Les consultations politiques lancées en vue de la formation d’un futur gouvernement d’union nationale en République Démocratique du Congo se poursuivent. Le conseiller spécial du président de la République en charge de la sécurité, Eberande Kolongele a déjà reçu quelques figures emblématiques de la majorité présidentielle, notamment les présidents de deux chambres du Parlement ; la première ministre Judith Suminwa ; ainsi que des chefs de regroupements et partis politiques.
Si l’Union sacrée de la nation, famille politique de Félix Tshisekedi, initiateur de ces consultations, s’empresse à être reçu par Eberande, malgré des conflits internes, à l’opposition, plusieurs acteurs restent dubitatifs.
C’est le cas du Front Commun pour la Nation (FCC), qui, dans un communiqué officiel publié lundi 24 mars 2025, et signé par son président de la cellule de crise, Raymond Tshibanda, trois principales raisons sont avancées pour justifier cette décision.
Le FCC de Joseph Kabila dit toujours considérer les institutions établies à la suite des dernières élections comme « illégitimes » au regard de l’organisation de ce scrutin au moment où les consultations lancées ce jour insistent « sur le respect d’un certain nombre de principes, dont le respect des institutions dûment établies », se référant au communiqué officiel lançant ces assises.
Bernetel Makambo
Ci-dessous, le communiqué du FCC
COMMUNIQUE OFFICIEL DU FCC
Le FCC ne se sent pas concerné par les Consultations annoncées par le Président de la République et qui sont censées commencer aujourd’hui et ce, pour au moins trois raisons:
Premièrement, parce que dans la note signée par le Conseil Spécial en matière de Sécurité et rendue publique lors du point de presse de 22 mars dernier, il est précisé que “les consultations seront fondées sur le respect d’un certain nombre de principes, dont le respect des institutions dûment établies” (voir tiret 5). Or la position constante du FCC a été et demeure que toutes les institutions et tous les animateurs d’institutions issus des élections de décembre 2023, organisées en violation des lois pertinentes et marquées par une fraude d’ampleur inédite, sont illégitimes et que cette illégitimité est une des principales causes de la crise actuelle. Cette illégitimité ne peut donc être ignorée ou exclue des débats, si le véritable objectif des consultations est de régler la crise.

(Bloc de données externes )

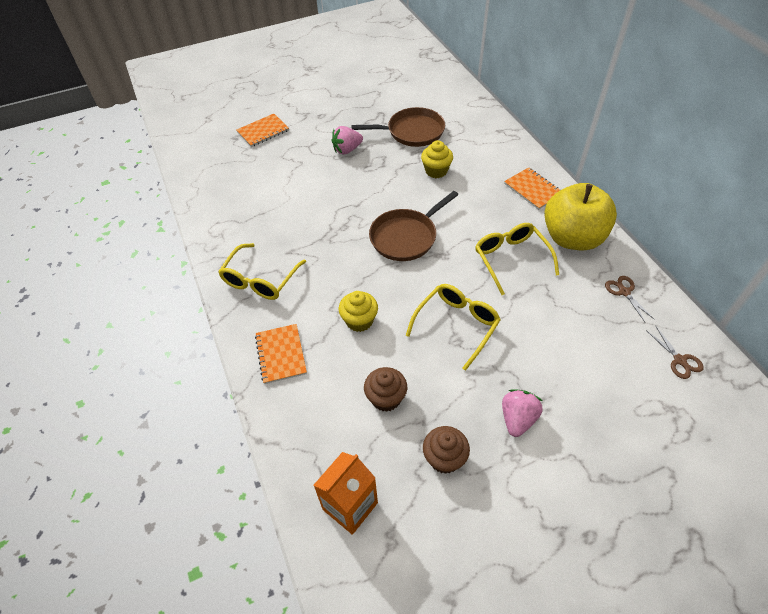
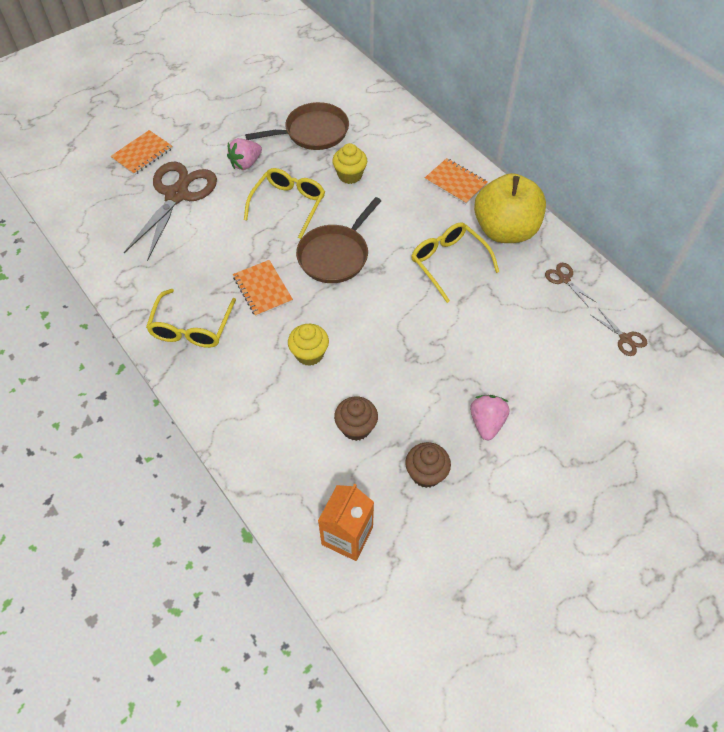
camera: 15 degrees left, 5 degrees up
orange notebook [255,324,307,384] -> orange notebook moved to [233,260,293,317]
yellow glasses [406,284,501,371] -> yellow glasses moved to [244,168,325,239]
none -> brown scissors [124,162,217,261]

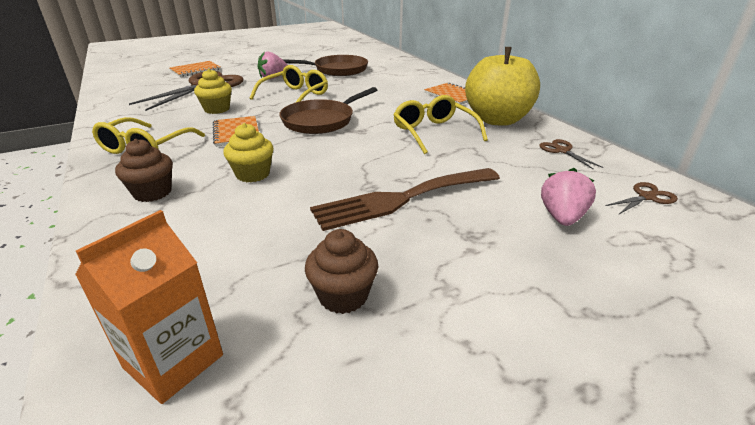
camera: 10 degrees right, 25 degrees down
yellow cupcake [332,143,367,184] -> yellow cupcake moved to [194,69,232,114]
brown cupcake [334,397,378,441] -> brown cupcake moved to [115,139,173,202]
pink strawberry [470,395,510,440] -> pink strawberry moved to [541,168,596,226]
brown scissors [591,309,647,356] -> brown scissors turned 90 degrees counterclockwise [605,182,678,214]
none -> brown fork [310,168,500,231]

Deuxièmement, tel qu’expliqué par le Président de la République lui-même, ces consultations ont pour finalité la constitution d’un Gouvernement d’union nationale qui, à son avis, serait la réponse idoine à une crise qui, pour lui, ne serait que de nature sécuritaire. Le FCC ne partage pas cette analyse tronquée et intéressée, comme en témoignent ses communiqués et déclarations des trois dernières années. Pour le FCC, la crise est multiforme et elle a, comme cause-mère, la mauvaise gouvernance du pays par un pouvoir dictatorial et a-social qui a détruit la cohésion nationale, rendant le pays plus que jamais vulnérable. Telle que conçue et présentée par leur initiateur, ces consultations ne sont donc rien de plus, qu’une offre générale d’emplois qui ne peut intéresser que ceux pour qui l’accès aux hautes fonctions de l’Etat sont avant tout un moyen rapide d’enrichissement personnel, plutôt qu’une opportunité pour servir la Nation. Fidèle à son serment de ne jamais trahir le Congo, le FCC n’en fait pas partie.
Troisièmement, ces consultations sont une énième initiative pour prétendument essayer de résoudre la crise. Le FCC se demande pourquoi cette nouvelle initiative, alors qu’il y en a déjà plusieurs en cours? Quelle est la valeur ajoutée de cette initiative, lancée par une des parties à la crise, sinon le cristallisateur de la crise lui-même, par rapport à celles des personnes où organisations moins partisanes et plus crédibles, telles que:
– le Pacte pour la paix et le bien-vivre ensemble porté par la CENCO et l’ECC;
– les processus de Nairobi et de Luanda soutenus par les Nations Unies, l’Union Africaine, la SADC et l’EAC;
Tout bien considéré, cette nouvelle initiative paraît être une fuite en avant du pouvoir, une stratégie pour court-circuiter toutes les autres ci-haut citées qui, contrairement à la volonté des tenants du pouvoir, en appellent à une véritable inclusivité de toutes les parties prenantes à la crise et à l’examen des causes profondes de cette dernière. Le FCC refuse donc de prendre part à une messe qui, à l’évidence, cherche plus à légitimer et défendre un pouvoir, plutôt que de servir la cause d’une paix durable et l’intérêt supérieur du Congo et des congolais dans leur diversité.